Eduard Gracia - Financial bubbles and money
June 08, 2012 - 13:39
Thank you for your comments. The model in this paper was designed to model market bubbles and crashes in as parsimonious a way as possible; hence, banks and money were not left out because they would be irrelevant (which they are not) but because they represented a hypothesis this particular model could do without.

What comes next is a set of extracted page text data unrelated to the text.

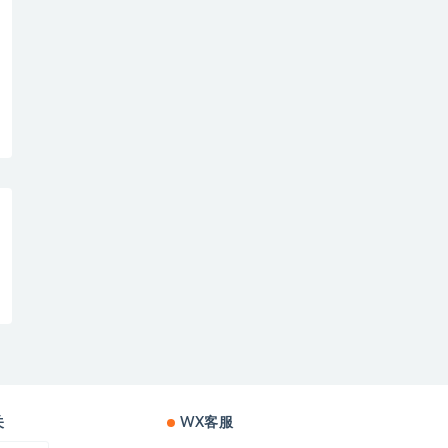
关
WX客服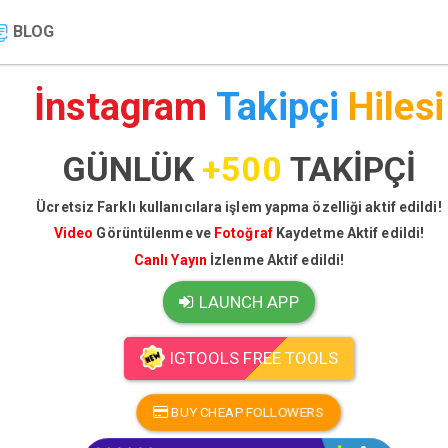
BLOG
İnstagram
Takipçi
Hilesi
GÜNLÜK
+500
TAKİPÇİ
Ücretsiz Farklı kullanıcılara işlem yapma özelliği aktif edildi!
Video
Görüntülenme ve
Fotoğraf
Kaydetme Aktif edildi!
Canlı Yayın
İzlenme Aktif edildi!
LAUNCH APP
IGTOOLS FREE TOOLS
BUY CHEAP FOLLOWERS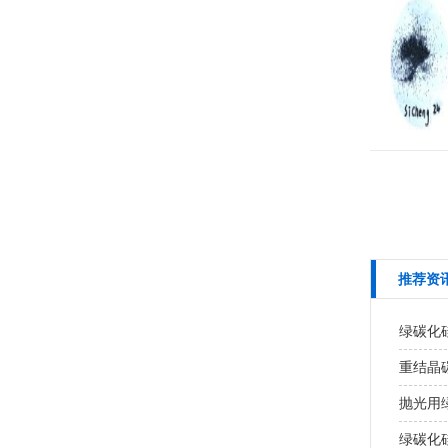
推荐资
绿碳化
重结晶
抛光用
绿碳化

It is, however, mentioned in the conclusions that the same device (namely, the assumption of an asymmetric stochastic diffusion process) could be the basis for a model of non-neutral money, for the efficient market hypothesis can in principle guarantee money neutrality only along the mean (i.e. expected) path, whereas the observed time series would be closer to the median – which, in an asymmetric diffusion process, can be very different from the mean.

Anonymous - Referee Report 1
July 11, 2012 - 10:48
see attached file

Eduard Gracia - Comments to Referee 1 Report
July 15, 2012 - 11:14
Above all, I would like to express my appreciation for this referee's very thorough, helpful comments. I essentially agree with all the suggestions put forward in the report, and I will try to address them in a revised version of the paper. Attached is nevertheless a longer reply document with a few clarification points that I feel may be of interest related to some of the referee's general comments.